Dorothy came forward through shafts of sunlight, stopped, and said: ‘Stella, I’m glad you’ve come.’ Then forward again, to a few steps off, where she stood looking at them. ‘You two look good together,’ she said, frowning. There was something heavy and overemphasized about both statements, and Stella said: ‘I was wondering what Jack had been up to.’

‘Very good, I think,’ said Dorothy, coming to look at the new canvas on the easel.
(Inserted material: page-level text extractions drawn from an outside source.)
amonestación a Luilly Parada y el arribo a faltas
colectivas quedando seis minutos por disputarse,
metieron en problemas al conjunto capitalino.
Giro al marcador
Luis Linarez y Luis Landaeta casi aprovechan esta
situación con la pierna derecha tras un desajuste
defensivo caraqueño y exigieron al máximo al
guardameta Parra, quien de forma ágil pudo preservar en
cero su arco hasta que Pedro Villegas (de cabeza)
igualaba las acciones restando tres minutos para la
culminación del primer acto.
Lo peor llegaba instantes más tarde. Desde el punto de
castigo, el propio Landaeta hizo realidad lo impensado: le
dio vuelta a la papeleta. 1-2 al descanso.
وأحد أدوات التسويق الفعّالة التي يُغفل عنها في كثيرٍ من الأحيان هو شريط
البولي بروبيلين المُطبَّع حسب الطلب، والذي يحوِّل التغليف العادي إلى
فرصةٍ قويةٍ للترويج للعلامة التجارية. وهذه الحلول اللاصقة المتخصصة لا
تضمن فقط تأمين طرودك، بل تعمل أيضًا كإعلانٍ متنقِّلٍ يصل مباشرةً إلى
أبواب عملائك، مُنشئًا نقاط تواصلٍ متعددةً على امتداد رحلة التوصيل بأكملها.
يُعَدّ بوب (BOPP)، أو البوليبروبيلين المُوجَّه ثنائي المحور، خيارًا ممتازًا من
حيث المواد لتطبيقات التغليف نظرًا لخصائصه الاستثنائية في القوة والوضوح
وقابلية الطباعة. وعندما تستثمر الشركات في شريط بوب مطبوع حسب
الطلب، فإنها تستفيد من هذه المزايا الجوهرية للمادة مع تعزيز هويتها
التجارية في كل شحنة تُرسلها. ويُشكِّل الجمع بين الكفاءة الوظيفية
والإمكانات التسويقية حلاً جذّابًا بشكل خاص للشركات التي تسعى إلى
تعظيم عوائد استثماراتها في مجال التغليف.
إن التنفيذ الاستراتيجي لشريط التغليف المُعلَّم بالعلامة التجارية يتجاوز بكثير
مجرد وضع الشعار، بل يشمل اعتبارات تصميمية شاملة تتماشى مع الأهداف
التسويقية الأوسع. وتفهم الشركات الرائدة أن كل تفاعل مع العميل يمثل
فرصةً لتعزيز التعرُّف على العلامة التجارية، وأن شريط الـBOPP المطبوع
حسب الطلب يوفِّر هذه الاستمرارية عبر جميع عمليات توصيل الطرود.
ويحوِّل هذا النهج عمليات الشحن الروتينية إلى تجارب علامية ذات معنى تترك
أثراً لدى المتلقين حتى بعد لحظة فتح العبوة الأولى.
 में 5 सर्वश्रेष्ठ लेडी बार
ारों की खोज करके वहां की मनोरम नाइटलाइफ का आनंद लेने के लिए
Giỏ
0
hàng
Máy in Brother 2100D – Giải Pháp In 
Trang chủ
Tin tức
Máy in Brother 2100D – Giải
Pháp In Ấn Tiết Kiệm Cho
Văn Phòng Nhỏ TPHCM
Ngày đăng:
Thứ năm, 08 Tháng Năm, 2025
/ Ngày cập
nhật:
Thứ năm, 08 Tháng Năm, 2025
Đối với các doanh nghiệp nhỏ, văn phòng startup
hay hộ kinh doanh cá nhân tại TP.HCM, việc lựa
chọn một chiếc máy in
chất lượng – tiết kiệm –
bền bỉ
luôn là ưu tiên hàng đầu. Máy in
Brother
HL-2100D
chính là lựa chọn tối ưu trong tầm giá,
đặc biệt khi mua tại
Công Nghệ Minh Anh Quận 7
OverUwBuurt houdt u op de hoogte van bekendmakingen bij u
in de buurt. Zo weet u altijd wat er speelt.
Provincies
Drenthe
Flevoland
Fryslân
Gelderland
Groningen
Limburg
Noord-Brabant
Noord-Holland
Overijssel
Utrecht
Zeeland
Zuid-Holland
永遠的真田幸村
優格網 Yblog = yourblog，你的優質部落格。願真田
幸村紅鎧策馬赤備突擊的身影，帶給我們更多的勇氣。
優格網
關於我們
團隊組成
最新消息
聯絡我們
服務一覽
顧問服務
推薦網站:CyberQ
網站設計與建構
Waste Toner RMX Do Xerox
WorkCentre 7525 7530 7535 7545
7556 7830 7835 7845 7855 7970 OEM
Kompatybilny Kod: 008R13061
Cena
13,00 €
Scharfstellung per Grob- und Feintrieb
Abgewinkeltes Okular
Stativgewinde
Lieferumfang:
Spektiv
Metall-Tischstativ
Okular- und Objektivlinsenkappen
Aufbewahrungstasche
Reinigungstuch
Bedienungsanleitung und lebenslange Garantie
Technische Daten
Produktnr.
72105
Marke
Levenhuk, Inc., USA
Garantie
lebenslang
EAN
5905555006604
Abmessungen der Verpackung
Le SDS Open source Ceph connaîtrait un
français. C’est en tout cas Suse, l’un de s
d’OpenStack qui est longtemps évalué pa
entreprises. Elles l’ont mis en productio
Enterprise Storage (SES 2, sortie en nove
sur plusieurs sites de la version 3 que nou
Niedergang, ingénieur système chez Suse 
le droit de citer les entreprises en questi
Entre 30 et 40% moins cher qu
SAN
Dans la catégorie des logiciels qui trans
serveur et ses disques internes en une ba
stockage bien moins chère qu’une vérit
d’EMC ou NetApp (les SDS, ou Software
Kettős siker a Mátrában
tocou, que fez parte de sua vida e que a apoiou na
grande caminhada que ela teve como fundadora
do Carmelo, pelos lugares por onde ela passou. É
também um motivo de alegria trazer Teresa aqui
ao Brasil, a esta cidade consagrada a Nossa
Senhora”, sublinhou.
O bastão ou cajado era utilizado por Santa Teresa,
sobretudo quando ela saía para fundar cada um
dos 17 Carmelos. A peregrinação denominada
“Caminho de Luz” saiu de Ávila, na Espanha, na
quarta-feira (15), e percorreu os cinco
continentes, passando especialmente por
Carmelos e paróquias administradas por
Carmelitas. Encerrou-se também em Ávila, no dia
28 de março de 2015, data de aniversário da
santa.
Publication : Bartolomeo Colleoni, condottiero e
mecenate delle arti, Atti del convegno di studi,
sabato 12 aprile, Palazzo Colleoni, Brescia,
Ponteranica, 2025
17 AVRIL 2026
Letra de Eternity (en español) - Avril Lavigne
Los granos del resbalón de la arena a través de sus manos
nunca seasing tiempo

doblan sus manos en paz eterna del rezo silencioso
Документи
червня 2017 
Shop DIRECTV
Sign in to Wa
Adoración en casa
It was of sunlit rocks, brown and smooth with blue sky, blue water, and people swimming in spangles of light. When Jack was in the South, he painted pictures that his wife described as ‘dirt and grime and misery’ – which was how they both described their joint childhood background. When he was in England he painted scenes like these.

‘Like it? It’s good, isn’t it?’ said Dorothy.

‘Very much,’ said Stella. She always took pleasure from the contrast between Jack’s ourward self – the small, self-contained little man who could have vanished in a moment into a crowd of factory workers in, perhaps, Manchester, and the sensuous bright pictures like these.